Anche nei suoi scritti più politicamente impegnati e didattici, Dickens – come sottolinea l’anglista Nadia Fusini – «non vuole convincere a una ideologia, vuole piuttosto educare la sensibilità, perché nel pensiero penetri un’emozione». Realismo e “romance”, realtà e favola: se la letteratura vuole coinvolgere integralmente la persona, facendo scoccare la scintilla di quella pedagogia esperienziale che le è propria, non potrà considerare la testa più importante della pancia, né un profondo aforisma più pertinente di una buona battuta. Leggere Dickens ricorda al critico di professione ciò che il lettore comune sa benissimo, e cioè che non si può avere un sano rapporto alla lettura se ci si avvicina ad essa soltanto con una pretesa di conoscenza. Occorrono pure l’innocente abbandono al gioco dell’inganno.
In una certa misura, è lo stesso atteggiamento che si richiede per andare incontro alla vita, come ricorda Chesterton in uno smagliante commento al Circolo Pickwick: «A colui che è abbastanza savio da poter essere beffato non mancheranno mai le occasioni di correre avventure e di averne grande gioia. Sarà felice dentro alle trappole che altri gli avranno teso, cadrà nelle reti degli inganni e vi dormirà tranquillamente. Davanti a colui che è pervaso da una dolcezza più disarmante del semplice coraggio, tutte le porte si spalancheranno. E tutto questo è detto senza possibilità di equivoci in una breve e felice frase: cascarci sempre. Cadere in tutte le trappole vuol dire vedere l’interno di ogni cosa. Vuol dire godere l’ospitalità delle circostanze. Con accompagnamento di torce e di trombe, come un ospite d’onore, il semplicione viene colto in trappola dalla vita. Lo scettico invece rimane chiuso fuori».
+-------+
OBIETTIVO DELL'ESERCIZIO: Riprendi il brano su Dickens qui sopra e continualo dopo la sua ultima frase.

INFORMAZIONI RIPORTATE:
+-------+
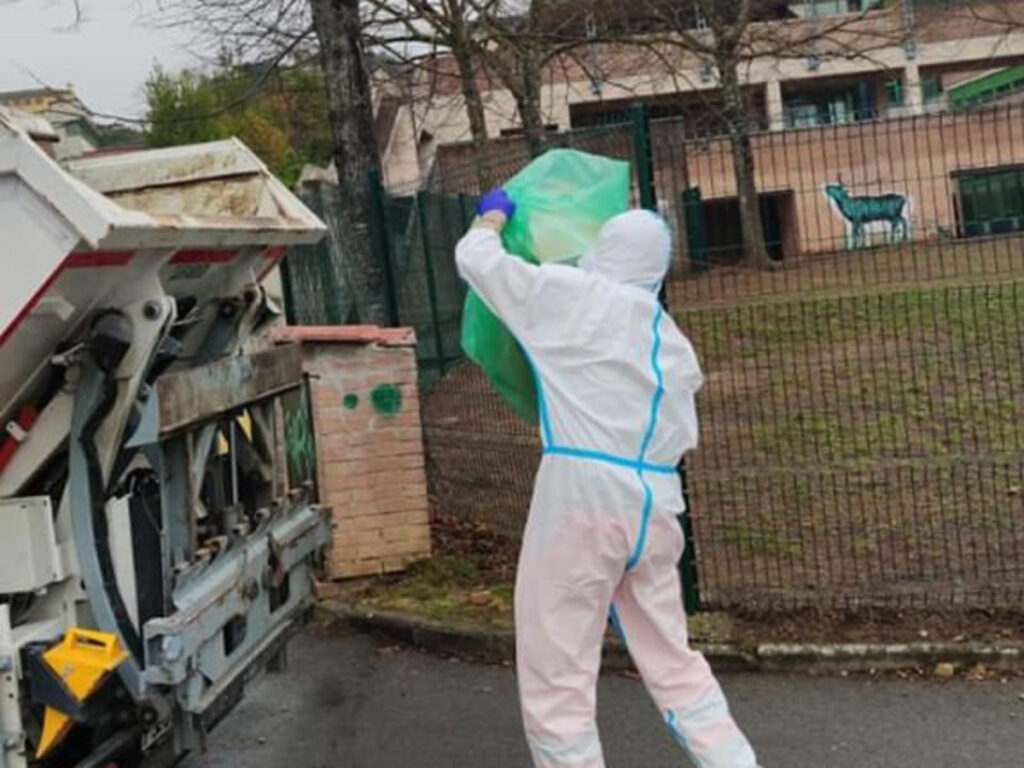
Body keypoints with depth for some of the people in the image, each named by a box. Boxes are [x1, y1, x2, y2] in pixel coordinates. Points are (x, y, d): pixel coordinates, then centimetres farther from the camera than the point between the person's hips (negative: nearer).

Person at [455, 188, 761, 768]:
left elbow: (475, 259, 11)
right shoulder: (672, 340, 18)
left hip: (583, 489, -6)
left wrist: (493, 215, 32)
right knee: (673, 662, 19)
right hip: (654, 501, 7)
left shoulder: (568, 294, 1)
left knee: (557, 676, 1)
+-------+
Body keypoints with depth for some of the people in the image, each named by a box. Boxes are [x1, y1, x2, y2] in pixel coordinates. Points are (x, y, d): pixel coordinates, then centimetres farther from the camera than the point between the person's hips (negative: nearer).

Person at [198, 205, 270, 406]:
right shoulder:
+-------+
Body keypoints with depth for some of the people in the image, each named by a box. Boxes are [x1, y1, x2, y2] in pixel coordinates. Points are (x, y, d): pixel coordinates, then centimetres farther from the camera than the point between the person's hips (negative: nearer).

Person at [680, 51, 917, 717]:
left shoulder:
+-------+
SOLUZIONE DELL'ESERCIZIO:
[articolo comparso su RomaSette 11/11/2011]
Questa riflessione sull’opera di Dickens è strepitosa. Apre in un crescendo avventuroso (imprevedibile e appassionato) delle porte che conducono a una conclusione precisa e originale (mi riferisco alla splendida intuizione del “semplicione preso in trappola dalla vita). In questo senso, scrivere un testo di critica letteraria è come arrampicarsi su un albero da ragazzi, quando ci si ritrovava su un ramo – il più alto ed estremo possibile – e si godeva di un punto di vista sul mondo inaspettato, unico, privilegiato, personale, emozionante.
Grazie!
Muoversi nell’universo di Dickens fra la Szymborska e Chesterton apre diversi e nuovi squarci interpretativi che permettono di riscattare l’immagine di un grande classico della letteratura inglese come Dickens, che a volte ha risentito dell’usura, a cui i suoi testi sono stati sottoposti nella loro ricezione filmica e televisiva e che in parte ne ha appiattito la ricchezza di significati. Da questa prospettiva il destino di Dickens non mi appar molto dissimile da quello di altri scrittori ottocenteschi come Manzoni, la cui immediata entrata nel “canone” letterario e scolastico ne ha permesso una ampia diffusione ma ne ha anche scolorito la varietà di sfumature narrative. È necessaria, credo, una riscoperta dei classici anche in virtù delle influenze da loro esercitate, consapevolmente o inconsapevolmente, sui nostri contemporanei.